TASK INSTRUCTIONS - Reproduce all of the data below line for line, changing nothing.

______

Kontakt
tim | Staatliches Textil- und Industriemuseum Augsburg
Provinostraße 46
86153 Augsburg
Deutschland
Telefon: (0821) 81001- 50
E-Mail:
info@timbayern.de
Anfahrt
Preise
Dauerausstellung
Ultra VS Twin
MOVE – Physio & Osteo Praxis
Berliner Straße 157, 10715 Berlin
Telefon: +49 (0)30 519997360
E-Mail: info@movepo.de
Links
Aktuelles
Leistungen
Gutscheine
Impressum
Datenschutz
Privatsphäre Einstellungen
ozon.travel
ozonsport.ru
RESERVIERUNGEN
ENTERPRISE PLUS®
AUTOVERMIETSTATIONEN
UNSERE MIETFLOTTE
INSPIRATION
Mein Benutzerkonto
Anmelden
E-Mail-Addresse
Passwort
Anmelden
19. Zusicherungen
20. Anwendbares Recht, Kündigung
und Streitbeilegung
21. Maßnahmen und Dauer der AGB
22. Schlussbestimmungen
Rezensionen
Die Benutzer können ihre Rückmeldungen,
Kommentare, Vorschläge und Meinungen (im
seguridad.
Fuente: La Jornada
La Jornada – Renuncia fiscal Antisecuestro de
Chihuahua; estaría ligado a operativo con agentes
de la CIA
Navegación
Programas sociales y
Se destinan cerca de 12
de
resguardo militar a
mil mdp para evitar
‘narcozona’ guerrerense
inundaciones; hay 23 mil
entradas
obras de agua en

______

RESPONSE BELOW -
Kontakt
tim | Staatliches Textil- und Industriemuseum Augsburg
Provinostraße 46
86153 Augsburg
Deutschland
Telefon: (0821) 81001- 50
E-Mail:
info@timbayern.de
Anfahrt
Preise
Dauerausstellung
Ultra VS Twin
MOVE – Physio & Osteo Praxis
Berliner Straße 157, 10715 Berlin
Telefon: +49 (0)30 519997360
E-Mail: info@movepo.de
Links
Aktuelles
Leistungen
Gutscheine
Impressum
Datenschutz
Privatsphäre Einstellungen
ozon.travel
ozonsport.ru
RESERVIERUNGEN
ENTERPRISE PLUS®
AUTOVERMIETSTATIONEN
UNSERE MIETFLOTTE
INSPIRATION
Mein Benutzerkonto
Anmelden
E-Mail-Addresse
Passwort
Anmelden
19. Zusicherungen
20. Anwendbares Recht, Kündigung
und Streitbeilegung
21. Maßnahmen und Dauer der AGB
22. Schlussbestimmungen
Rezensionen
Die Benutzer können ihre Rückmeldungen,
Kommentare, Vorschläge und Meinungen (im
seguridad.
Fuente: La Jornada
La Jornada – Renuncia fiscal Antisecuestro de
Chihuahua; estaría ligado a operativo con agentes
de la CIA
Navegación
Programas sociales y
Se destinan cerca de 12
de
resguardo militar a
mil mdp para evitar
‘narcozona’ guerrerense
inundaciones; hay 23 mil
entradas
obras de agua en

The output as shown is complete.